Activity: Line by line, the entries below are to be reproduced unaltered.

Exercise input:
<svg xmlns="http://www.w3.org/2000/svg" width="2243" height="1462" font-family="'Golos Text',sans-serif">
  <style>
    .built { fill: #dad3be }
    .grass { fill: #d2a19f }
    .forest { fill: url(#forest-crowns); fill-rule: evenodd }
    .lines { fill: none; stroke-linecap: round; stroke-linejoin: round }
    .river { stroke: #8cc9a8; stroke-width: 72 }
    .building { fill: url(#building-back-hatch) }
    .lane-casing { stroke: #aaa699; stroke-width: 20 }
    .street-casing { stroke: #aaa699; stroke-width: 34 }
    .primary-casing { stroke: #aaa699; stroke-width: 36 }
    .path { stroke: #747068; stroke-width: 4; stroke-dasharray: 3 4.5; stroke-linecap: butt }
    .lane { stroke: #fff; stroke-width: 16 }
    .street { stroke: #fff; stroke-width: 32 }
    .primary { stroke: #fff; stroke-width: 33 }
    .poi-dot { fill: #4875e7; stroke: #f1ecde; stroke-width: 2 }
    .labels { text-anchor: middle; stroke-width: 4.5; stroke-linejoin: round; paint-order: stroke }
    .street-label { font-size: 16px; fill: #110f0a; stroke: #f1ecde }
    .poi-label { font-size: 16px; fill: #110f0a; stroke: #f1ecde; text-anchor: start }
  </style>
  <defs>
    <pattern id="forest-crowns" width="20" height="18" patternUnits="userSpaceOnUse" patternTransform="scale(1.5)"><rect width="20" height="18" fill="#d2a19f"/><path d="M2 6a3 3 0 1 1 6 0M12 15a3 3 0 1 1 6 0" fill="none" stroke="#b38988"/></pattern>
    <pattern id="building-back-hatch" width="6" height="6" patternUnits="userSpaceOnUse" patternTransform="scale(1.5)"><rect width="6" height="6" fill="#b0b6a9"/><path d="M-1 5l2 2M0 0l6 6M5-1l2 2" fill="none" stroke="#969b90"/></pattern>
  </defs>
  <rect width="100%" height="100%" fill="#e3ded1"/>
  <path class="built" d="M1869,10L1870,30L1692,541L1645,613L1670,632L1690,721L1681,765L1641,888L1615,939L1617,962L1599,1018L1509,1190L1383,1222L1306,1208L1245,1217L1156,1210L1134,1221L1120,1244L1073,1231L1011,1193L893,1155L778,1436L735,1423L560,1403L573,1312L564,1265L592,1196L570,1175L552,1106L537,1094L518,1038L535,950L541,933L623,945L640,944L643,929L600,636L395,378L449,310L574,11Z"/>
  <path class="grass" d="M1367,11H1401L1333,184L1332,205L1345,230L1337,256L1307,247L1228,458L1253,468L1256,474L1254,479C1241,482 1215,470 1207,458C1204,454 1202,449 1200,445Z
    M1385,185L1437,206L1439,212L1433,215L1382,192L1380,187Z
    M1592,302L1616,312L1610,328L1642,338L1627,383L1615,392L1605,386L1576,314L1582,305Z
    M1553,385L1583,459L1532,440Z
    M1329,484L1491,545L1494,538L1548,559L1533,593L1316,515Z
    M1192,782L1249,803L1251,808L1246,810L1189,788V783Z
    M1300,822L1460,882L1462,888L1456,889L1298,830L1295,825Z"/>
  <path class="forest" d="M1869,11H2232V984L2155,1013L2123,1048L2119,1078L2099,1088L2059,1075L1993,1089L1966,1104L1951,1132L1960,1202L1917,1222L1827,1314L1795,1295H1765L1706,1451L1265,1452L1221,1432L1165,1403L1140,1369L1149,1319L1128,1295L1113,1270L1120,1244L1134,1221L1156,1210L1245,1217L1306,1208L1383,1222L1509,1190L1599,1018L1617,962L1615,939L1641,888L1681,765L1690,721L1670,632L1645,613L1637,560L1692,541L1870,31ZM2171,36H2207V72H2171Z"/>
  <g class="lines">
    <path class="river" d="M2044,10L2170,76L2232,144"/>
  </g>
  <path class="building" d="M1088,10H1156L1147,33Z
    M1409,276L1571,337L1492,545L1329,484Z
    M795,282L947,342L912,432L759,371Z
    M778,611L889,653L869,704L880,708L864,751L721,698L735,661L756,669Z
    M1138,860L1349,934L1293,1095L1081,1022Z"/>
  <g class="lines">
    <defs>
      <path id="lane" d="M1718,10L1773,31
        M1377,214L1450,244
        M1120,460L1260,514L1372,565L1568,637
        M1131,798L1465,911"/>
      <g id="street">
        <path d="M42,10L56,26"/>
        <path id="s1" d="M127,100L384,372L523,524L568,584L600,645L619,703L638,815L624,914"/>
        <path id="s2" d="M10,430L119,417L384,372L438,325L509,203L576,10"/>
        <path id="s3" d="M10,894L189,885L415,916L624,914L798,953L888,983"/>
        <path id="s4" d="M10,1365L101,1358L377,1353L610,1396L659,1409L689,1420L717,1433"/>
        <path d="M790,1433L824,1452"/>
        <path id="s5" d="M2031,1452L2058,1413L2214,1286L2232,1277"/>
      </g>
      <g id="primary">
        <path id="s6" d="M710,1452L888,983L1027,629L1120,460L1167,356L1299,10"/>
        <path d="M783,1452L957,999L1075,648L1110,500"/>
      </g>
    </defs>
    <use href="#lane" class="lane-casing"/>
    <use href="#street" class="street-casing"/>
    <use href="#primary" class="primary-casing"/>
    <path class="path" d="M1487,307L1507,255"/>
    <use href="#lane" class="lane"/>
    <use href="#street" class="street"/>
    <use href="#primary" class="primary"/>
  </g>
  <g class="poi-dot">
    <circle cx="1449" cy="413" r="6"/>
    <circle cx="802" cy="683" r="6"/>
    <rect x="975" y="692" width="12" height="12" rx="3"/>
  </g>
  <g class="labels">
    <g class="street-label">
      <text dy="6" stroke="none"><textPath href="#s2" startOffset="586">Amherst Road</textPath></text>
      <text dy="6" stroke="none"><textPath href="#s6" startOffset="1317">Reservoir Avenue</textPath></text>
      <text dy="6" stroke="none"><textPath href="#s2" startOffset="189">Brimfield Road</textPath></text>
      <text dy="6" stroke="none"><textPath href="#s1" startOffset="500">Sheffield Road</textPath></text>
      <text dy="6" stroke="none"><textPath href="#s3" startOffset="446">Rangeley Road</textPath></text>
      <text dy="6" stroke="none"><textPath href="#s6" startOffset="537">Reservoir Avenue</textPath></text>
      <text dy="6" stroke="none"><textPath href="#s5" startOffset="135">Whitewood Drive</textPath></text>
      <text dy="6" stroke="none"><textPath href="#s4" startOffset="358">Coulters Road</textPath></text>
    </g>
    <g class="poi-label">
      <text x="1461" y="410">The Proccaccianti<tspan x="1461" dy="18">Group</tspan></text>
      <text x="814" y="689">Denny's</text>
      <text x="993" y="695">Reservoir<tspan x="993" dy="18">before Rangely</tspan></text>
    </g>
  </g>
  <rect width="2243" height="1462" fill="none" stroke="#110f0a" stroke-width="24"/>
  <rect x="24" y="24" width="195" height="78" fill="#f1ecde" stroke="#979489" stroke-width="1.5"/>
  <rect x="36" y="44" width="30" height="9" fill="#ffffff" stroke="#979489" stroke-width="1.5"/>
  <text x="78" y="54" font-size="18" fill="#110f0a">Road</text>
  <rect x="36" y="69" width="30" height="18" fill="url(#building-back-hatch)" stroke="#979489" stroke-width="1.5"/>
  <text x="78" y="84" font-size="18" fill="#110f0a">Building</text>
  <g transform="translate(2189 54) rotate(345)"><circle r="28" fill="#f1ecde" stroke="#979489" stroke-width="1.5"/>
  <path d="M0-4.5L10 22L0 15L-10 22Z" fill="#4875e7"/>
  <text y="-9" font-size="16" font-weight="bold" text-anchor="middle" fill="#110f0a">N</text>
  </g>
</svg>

Exercise solution:
<svg xmlns="http://www.w3.org/2000/svg" width="2243" height="1462" font-family="'Golos Text',sans-serif">
  <style>
    .built { fill: #dad3be }
    .grass { fill: #d2a19f }
    .forest { fill: url(#forest-crowns); fill-rule: evenodd }
    .lines { fill: none; stroke-linecap: round; stroke-linejoin: round }
    .river { stroke: #8cc9a8; stroke-width: 72 }
    .building { fill: url(#building-back-hatch) }
    .lane-casing { stroke: #aaa699; stroke-width: 20 }
    .street-casing { stroke: #aaa699; stroke-width: 34 }
    .primary-casing { stroke: #aaa699; stroke-width: 36 }
    .path { stroke: #747068; stroke-width: 4; stroke-dasharray: 3 4.5; stroke-linecap: butt }
    .lane { stroke: #fff; stroke-width: 16 }
    .street { stroke: #fff; stroke-width: 32 }
    .primary { stroke: #fff; stroke-width: 33 }
    .poi-dot { fill: #4875e7; stroke: #f1ecde; stroke-width: 2 }
    .labels { text-anchor: middle; stroke-width: 4.5; stroke-linejoin: round; paint-order: stroke }
    .street-label { font-size: 16px; fill: #110f0a; stroke: #f1ecde }
    .poi-label { font-size: 16px; fill: #110f0a; stroke: #f1ecde; text-anchor: start }
  </style>
  <defs>
    <pattern id="forest-crowns" width="20" height="18" patternUnits="userSpaceOnUse" patternTransform="scale(1.5)"><rect width="20" height="18" fill="#d2a19f"/><path d="M2 6a3 3 0 1 1 6 0M12 15a3 3 0 1 1 6 0" fill="none" stroke="#b38988"/></pattern>
    <pattern id="building-back-hatch" width="6" height="6" patternUnits="userSpaceOnUse" patternTransform="scale(1.5)"><rect width="6" height="6" fill="#b0b6a9"/><path d="M-1 5l2 2M0 0l6 6M5-1l2 2" fill="none" stroke="#969b90"/></pattern>
  </defs>
  <rect width="100%" height="100%" fill="#e3ded1"/>
  <path class="built" d="M1869,10L1870,30L1692,541L1645,613L1670,632L1690,721L1681,765L1641,888L1615,939L1617,962L1599,1018L1509,1190L1383,1222L1306,1208L1245,1217L1156,1210L1134,1221L1120,1244L1073,1231L1011,1193L893,1155L778,1436L735,1423L560,1403L573,1312L564,1265L592,1196L570,1175L552,1106L537,1094L518,1038L535,950L541,933L623,945L640,944L643,929L600,636L395,378L449,310L574,11Z"/>
  <path class="grass" d="M1367,11H1401L1333,184L1332,205L1345,230L1337,256L1307,247L1228,458L1253,468L1256,474L1254,479C1241,482 1215,470 1207,458C1204,454 1202,449 1200,445Z
    M1385,185L1437,206L1439,212L1433,215L1382,192L1380,187Z
    M1592,302L1616,312L1610,328L1642,338L1627,383L1615,392L1605,386L1576,314L1582,305Z
    M1553,385L1583,459L1532,440Z
    M1329,484L1491,545L1494,538L1548,559L1533,593L1316,515Z
    M1192,782L1249,803L1251,808L1246,810L1189,788V783Z
    M1300,822L1460,882L1462,888L1456,889L1298,830L1295,825Z"/>
  <path class="forest" d="M1869,11H2232V984L2155,1013L2123,1048L2119,1078L2099,1088L2059,1075L1993,1089L1966,1104L1951,1132L1960,1202L1917,1222L1827,1314L1795,1295H1765L1706,1451L1265,1452L1221,1432L1165,1403L1140,1369L1149,1319L1128,1295L1113,1270L1120,1244L1134,1221L1156,1210L1245,1217L1306,1208L1383,1222L1509,1190L1599,1018L1617,962L1615,939L1641,888L1681,765L1690,721L1670,632L1645,613L1637,560L1692,541L1870,31ZM2171,36H2207V72H2171Z"/>
  <g class="lines">
    <path class="river" d="M2044,10L2170,76L2232,144"/>
  </g>
  <path class="building" d="M1088,10H1156L1147,33Z
    M1409,276L1571,337L1492,545L1329,484Z
    M795,282L947,342L912,432L759,371Z
    M778,611L889,653L869,704L880,708L864,751L721,698L735,661L756,669Z
    M1138,860L1349,934L1293,1095L1081,1022Z"/>
  <g class="lines">
    <defs>
      <path id="lane" d="M1718,10L1773,31
        M1377,214L1450,244
        M1120,460L1260,514L1372,565L1568,637
        M1131,798L1465,911"/>
      <g id="street">
        <path d="M42,10L56,26"/>
        <path id="s1" d="M127,100L384,372L523,524L568,584L600,645L619,703L638,815L624,914"/>
        <path id="s2" d="M10,430L119,417L384,372L438,325L509,203L576,10"/>
        <path id="s3" d="M10,894L189,885L415,916L624,914L798,953L888,983"/>
        <path id="s4" d="M10,1365L101,1358L377,1353L610,1396L659,1409L689,1420L717,1433"/>
        <path d="M790,1433L824,1452"/>
        <path id="s5" d="M2031,1452L2058,1413L2214,1286L2232,1277"/>
      </g>
      <g id="primary">
        <path id="s6" d="M710,1452L888,983L1027,629L1120,460L1167,356L1299,10"/>
        <path d="M783,1452L957,999L1075,648L1110,500"/>
      </g>
    </defs>
    <use href="#lane" class="lane-casing"/>
    <use href="#street" class="street-casing"/>
    <use href="#primary" class="primary-casing"/>
    <path class="path" d="M1487,307L1507,255"/>
    <use href="#lane" class="lane"/>
    <use href="#street" class="street"/>
    <use href="#primary" class="primary"/>
  </g>
  <g class="poi-dot">
    <circle cx="1449" cy="413" r="6"/>
    <circle cx="802" cy="683" r="6"/>
    <rect x="975" y="692" width="12" height="12" rx="3"/>
  </g>
  <g class="labels">
    <g class="street-label">
      <text dy="6" stroke="none"><textPath href="#s2" startOffset="586">Amherst Road</textPath></text>
      <text dy="6" stroke="none"><textPath href="#s6" startOffset="1317">Reservoir Avenue</textPath></text>
      <text dy="6" stroke="none"><textPath href="#s2" startOffset="189">Brimfield Road</textPath></text>
      <text dy="6" stroke="none"><textPath href="#s1" startOffset="500">Sheffield Road</textPath></text>
      <text dy="6" stroke="none"><textPath href="#s3" startOffset="446">Rangeley Road</textPath></text>
      <text dy="6" stroke="none"><textPath href="#s6" startOffset="537">Reservoir Avenue</textPath></text>
      <text dy="6" stroke="none"><textPath href="#s5" startOffset="135">Whitewood Drive</textPath></text>
      <text dy="6" stroke="none"><textPath href="#s4" startOffset="358">Coulters Road</textPath></text>
    </g>
    <g class="poi-label">
      <text x="1461" y="410">The Proccaccianti<tspan x="1461" dy="18">Group</tspan></text>
      <text x="814" y="689">Denny's</text>
      <text x="993" y="695">Reservoir<tspan x="993" dy="18">before Rangely</tspan></text>
    </g>
  </g>
  <rect width="2243" height="1462" fill="none" stroke="#110f0a" stroke-width="24"/>
  <rect x="24" y="24" width="195" height="78" fill="#f1ecde" stroke="#979489" stroke-width="1.5"/>
  <rect x="36" y="44" width="30" height="9" fill="#ffffff" stroke="#979489" stroke-width="1.5"/>
  <text x="78" y="54" font-size="18" fill="#110f0a">Road</text>
  <rect x="36" y="69" width="30" height="18" fill="url(#building-back-hatch)" stroke="#979489" stroke-width="1.5"/>
  <text x="78" y="84" font-size="18" fill="#110f0a">Building</text>
  <g transform="translate(2189 54) rotate(345)"><circle r="28" fill="#f1ecde" stroke="#979489" stroke-width="1.5"/>
  <path d="M0-4.5L10 22L0 15L-10 22Z" fill="#4875e7"/>
  <text y="-9" font-size="16" font-weight="bold" text-anchor="middle" fill="#110f0a">N</text>
  </g>
</svg>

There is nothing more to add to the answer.